Extracted data entries:

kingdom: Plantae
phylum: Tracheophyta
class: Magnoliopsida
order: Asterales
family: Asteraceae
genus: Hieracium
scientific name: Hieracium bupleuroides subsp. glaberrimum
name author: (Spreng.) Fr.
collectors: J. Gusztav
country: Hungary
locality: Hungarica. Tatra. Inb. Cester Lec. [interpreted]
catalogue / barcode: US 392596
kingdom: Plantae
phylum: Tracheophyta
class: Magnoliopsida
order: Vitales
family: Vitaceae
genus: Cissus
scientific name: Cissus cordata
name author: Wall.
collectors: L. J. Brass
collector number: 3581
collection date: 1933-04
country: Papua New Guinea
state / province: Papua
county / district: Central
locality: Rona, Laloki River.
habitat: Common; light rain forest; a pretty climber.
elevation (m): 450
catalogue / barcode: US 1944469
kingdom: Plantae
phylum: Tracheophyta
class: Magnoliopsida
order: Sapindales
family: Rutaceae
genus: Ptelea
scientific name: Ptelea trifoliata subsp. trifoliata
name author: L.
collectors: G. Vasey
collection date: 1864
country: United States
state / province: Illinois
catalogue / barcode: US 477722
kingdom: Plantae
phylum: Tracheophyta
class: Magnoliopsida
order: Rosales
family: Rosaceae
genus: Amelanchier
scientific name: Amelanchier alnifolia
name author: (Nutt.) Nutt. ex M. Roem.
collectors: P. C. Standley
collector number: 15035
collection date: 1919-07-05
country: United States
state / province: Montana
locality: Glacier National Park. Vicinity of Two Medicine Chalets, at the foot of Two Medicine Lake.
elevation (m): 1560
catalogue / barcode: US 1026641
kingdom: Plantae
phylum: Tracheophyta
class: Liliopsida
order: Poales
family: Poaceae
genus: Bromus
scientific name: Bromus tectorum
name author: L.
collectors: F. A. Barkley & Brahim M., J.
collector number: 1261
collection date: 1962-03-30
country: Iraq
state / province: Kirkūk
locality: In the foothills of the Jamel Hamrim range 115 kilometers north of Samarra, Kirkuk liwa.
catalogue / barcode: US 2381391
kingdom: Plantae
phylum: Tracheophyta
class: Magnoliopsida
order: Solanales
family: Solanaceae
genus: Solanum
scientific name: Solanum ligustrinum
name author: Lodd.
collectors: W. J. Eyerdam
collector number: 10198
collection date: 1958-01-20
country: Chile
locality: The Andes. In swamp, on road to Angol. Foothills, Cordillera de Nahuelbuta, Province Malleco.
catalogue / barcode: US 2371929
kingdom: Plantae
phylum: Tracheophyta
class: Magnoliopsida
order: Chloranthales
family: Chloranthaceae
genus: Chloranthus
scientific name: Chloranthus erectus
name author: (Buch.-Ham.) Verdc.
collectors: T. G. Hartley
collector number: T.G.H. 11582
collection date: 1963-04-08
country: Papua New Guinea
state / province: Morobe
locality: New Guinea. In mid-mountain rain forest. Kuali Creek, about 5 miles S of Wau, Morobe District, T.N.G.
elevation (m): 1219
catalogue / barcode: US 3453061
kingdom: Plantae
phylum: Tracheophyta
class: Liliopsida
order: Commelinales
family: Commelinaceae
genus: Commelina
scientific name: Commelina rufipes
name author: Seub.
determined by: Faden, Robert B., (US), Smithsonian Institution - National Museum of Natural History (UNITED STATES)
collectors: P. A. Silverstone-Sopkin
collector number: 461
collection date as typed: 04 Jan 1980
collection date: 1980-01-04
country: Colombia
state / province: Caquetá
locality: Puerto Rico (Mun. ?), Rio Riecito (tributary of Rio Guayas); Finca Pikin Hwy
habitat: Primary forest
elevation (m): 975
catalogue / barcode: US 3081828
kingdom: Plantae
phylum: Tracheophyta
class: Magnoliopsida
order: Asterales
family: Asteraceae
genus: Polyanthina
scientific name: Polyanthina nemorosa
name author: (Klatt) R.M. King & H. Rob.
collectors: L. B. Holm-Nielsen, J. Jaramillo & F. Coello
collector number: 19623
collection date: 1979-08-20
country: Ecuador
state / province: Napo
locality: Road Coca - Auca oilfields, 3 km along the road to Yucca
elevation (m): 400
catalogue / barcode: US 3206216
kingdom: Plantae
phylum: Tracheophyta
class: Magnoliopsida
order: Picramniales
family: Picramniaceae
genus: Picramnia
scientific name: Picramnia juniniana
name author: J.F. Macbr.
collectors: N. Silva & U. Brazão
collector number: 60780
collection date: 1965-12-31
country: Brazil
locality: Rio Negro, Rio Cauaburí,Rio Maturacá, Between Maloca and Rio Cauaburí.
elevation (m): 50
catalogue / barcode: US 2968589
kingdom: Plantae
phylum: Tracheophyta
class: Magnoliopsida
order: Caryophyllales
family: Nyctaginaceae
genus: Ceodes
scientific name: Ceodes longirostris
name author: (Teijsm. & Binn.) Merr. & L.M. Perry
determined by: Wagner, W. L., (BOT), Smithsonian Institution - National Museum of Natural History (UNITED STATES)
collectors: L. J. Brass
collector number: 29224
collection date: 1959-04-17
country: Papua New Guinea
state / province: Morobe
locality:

*PROBLEM*. Rewrite the lines starting at the one containing "order: Commelinales" and ending at the one containing "habitat: Primary forest" as a Markdown table with the columns Row and Line, leaving out any blank lines. In the Row column, number each line, and in the Line column, give the line itself.

*OUTPUT*.
| Row | Line |
|---|---|
| 1 | order: Commelinales |
| 2 | family: Commelinaceae |
| 3 | genus: Commelina |
| 4 | scientific name: Commelina rufipes |
| 5 | name author: Seub. |
| 6 | determined by: Faden, Robert B., (US), Smithsonian Institution - National Museum of Natural History (UNITED STATES) |
| 7 | collectors: P. A. Silverstone-Sopkin |
| 8 | collector number: 461 |
| 9 | collection date as typed: 04 Jan 1980 |
| 10 | collection date: 1980-01-04 |
| 11 | country: Colombia |
| 12 | state / province: Caquetá |
| 13 | locality: Puerto Rico (Mun. ?), Rio Riecito (tributary of Rio Guayas); Finca Pikin Hwy |
| 14 | habitat: Primary forest |